===== Material for this exercise =====

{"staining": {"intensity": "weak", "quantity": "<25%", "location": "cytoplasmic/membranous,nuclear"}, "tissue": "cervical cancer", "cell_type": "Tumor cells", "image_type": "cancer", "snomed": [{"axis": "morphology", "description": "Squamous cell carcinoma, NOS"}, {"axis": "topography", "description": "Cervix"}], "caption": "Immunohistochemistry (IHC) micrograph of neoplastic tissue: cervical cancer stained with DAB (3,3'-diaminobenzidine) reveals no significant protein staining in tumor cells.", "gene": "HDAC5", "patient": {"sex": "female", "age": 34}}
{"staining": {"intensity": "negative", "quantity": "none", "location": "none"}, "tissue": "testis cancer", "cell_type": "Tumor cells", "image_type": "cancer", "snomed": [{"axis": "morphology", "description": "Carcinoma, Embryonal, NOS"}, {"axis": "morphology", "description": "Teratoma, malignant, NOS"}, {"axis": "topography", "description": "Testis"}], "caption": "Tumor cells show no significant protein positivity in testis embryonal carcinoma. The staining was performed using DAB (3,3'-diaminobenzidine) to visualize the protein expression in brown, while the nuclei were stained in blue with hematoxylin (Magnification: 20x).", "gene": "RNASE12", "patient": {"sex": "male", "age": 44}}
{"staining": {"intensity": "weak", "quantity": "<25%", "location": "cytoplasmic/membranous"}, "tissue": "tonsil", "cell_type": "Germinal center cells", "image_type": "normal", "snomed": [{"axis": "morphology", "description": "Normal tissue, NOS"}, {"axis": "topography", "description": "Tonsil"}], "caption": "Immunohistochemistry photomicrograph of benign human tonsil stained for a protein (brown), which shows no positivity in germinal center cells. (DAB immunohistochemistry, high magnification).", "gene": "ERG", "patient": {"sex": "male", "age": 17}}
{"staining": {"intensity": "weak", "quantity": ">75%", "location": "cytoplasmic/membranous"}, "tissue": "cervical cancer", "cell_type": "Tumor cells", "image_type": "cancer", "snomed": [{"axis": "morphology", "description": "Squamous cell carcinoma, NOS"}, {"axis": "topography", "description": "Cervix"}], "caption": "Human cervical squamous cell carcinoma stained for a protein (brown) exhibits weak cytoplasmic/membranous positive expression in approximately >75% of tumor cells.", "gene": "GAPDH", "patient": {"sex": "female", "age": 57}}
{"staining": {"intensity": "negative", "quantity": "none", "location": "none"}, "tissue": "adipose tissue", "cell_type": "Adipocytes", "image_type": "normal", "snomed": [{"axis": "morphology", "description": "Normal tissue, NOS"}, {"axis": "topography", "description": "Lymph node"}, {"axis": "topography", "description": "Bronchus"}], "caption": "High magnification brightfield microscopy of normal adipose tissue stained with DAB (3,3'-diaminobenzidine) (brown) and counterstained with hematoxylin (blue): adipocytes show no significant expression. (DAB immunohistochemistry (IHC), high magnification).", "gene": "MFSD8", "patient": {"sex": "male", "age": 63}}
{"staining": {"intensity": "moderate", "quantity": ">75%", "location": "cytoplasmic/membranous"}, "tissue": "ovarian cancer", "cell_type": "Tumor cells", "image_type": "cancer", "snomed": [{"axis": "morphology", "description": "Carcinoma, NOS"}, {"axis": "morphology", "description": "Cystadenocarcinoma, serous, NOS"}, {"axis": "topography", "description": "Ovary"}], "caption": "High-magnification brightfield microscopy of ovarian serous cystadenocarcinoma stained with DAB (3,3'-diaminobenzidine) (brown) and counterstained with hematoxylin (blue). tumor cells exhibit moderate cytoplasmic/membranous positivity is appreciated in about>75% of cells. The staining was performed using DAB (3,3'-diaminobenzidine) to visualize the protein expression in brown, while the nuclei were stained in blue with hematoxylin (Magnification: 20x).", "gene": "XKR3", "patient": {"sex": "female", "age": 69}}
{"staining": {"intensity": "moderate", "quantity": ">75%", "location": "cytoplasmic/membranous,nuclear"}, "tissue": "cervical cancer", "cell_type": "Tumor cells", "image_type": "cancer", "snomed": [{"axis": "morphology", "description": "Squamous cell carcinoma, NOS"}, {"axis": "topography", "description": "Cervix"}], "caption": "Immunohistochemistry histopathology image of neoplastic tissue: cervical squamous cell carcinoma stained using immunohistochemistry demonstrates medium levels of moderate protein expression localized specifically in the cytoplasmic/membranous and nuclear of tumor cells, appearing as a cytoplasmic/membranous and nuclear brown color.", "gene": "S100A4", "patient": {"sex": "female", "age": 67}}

=====

→ Task description
Retype all of the records above without a single alteration.

→ Result
{"staining": {"intensity": "weak", "quantity": "<25%", "location": "cytoplasmic/membranous,nuclear"}, "tissue": "cervical cancer", "cell_type": "Tumor cells", "image_type": "cancer", "snomed": [{"axis": "morphology", "description": "Squamous cell carcinoma, NOS"}, {"axis": "topography", "description": "Cervix"}], "caption": "Immunohistochemistry (IHC) micrograph of neoplastic tissue: cervical cancer stained with DAB (3,3'-diaminobenzidine) reveals no significant protein staining in tumor cells.", "gene": "HDAC5", "patient": {"sex": "female", "age": 34}}
{"staining": {"intensity": "negative", "quantity": "none", "location": "none"}, "tissue": "testis cancer", "cell_type": "Tumor cells", "image_type": "cancer", "snomed": [{"axis": "morphology", "description": "Carcinoma, Embryonal, NOS"}, {"axis": "morphology", "description": "Teratoma, malignant, NOS"}, {"axis": "topography", "description": "Testis"}], "caption": "Tumor cells show no significant protein positivity in testis embryonal carcinoma. The staining was performed using DAB (3,3'-diaminobenzidine) to visualize the protein expression in brown, while the nuclei were stained in blue with hematoxylin (Magnification: 20x).", "gene": "RNASE12", "patient": {"sex": "male", "age": 44}}
{"staining": {"intensity": "weak", "quantity": "<25%", "location": "cytoplasmic/membranous"}, "tissue": "tonsil", "cell_type": "Germinal center cells", "image_type": "normal", "snomed": [{"axis": "morphology", "description": "Normal tissue, NOS"}, {"axis": "topography", "description": "Tonsil"}], "caption": "Immunohistochemistry photomicrograph of benign human tonsil stained for a protein (brown), which shows no positivity in germinal center cells. (DAB immunohistochemistry, high magnification).", "gene": "ERG", "patient": {"sex": "male", "age": 17}}
{"staining": {"intensity": "weak", "quantity": ">75%", "location": "cytoplasmic/membranous"}, "tissue": "cervical cancer", "cell_type": "Tumor cells", "image_type": "cancer", "snomed": [{"axis": "morphology", "description": "Squamous cell carcinoma, NOS"}, {"axis": "topography", "description": "Cervix"}], "caption": "Human cervical squamous cell carcinoma stained for a protein (brown) exhibits weak cytoplasmic/membranous positive expression in approximately >75% of tumor cells.", "gene": "GAPDH", "patient": {"sex": "female", "age": 57}}
{"staining": {"intensity": "negative", "quantity": "none", "location": "none"}, "tissue": "adipose tissue", "cell_type": "Adipocytes", "image_type": "normal", "snomed": [{"axis": "morphology", "description": "Normal tissue, NOS"}, {"axis": "topography", "description": "Lymph node"}, {"axis": "topography", "description": "Bronchus"}], "caption": "High magnification brightfield microscopy of normal adipose tissue stained with DAB (3,3'-diaminobenzidine) (brown) and counterstained with hematoxylin (blue): adipocytes show no significant expression. (DAB immunohistochemistry (IHC), high magnification).", "gene": "MFSD8", "patient": {"sex": "male", "age": 63}}
{"staining": {"intensity": "moderate", "quantity": ">75%", "location": "cytoplasmic/membranous"}, "tissue": "ovarian cancer", "cell_type": "Tumor cells", "image_type": "cancer", "snomed": [{"axis": "morphology", "description": "Carcinoma, NOS"}, {"axis": "morphology", "description": "Cystadenocarcinoma, serous, NOS"}, {"axis": "topography", "description": "Ovary"}], "caption": "High-magnification brightfield microscopy of ovarian serous cystadenocarcinoma stained with DAB (3,3'-diaminobenzidine) (brown) and counterstained with hematoxylin (blue). tumor cells exhibit moderate cytoplasmic/membranous positivity is appreciated in about>75% of cells. The staining was performed using DAB (3,3'-diaminobenzidine) to visualize the protein expression in brown, while the nuclei were stained in blue with hematoxylin (Magnification: 20x).", "gene": "XKR3", "patient": {"sex": "female", "age": 69}}
{"staining": {"intensity": "moderate", "quantity": ">75%", "location": "cytoplasmic/membranous,nuclear"}, "tissue": "cervical cancer", "cell_type": "Tumor cells", "image_type": "cancer", "snomed": [{"axis": "morphology", "description": "Squamous cell carcinoma, NOS"}, {"axis": "topography", "description": "Cervix"}], "caption": "Immunohistochemistry histopathology image of neoplastic tissue: cervical squamous cell carcinoma stained using immunohistochemistry demonstrates medium levels of moderate protein expression localized specifically in the cytoplasmic/membranous and nuclear of tumor cells, appearing as a cytoplasmic/membranous and nuclear brown color.", "gene": "S100A4", "patient": {"sex": "female", "age": 67}}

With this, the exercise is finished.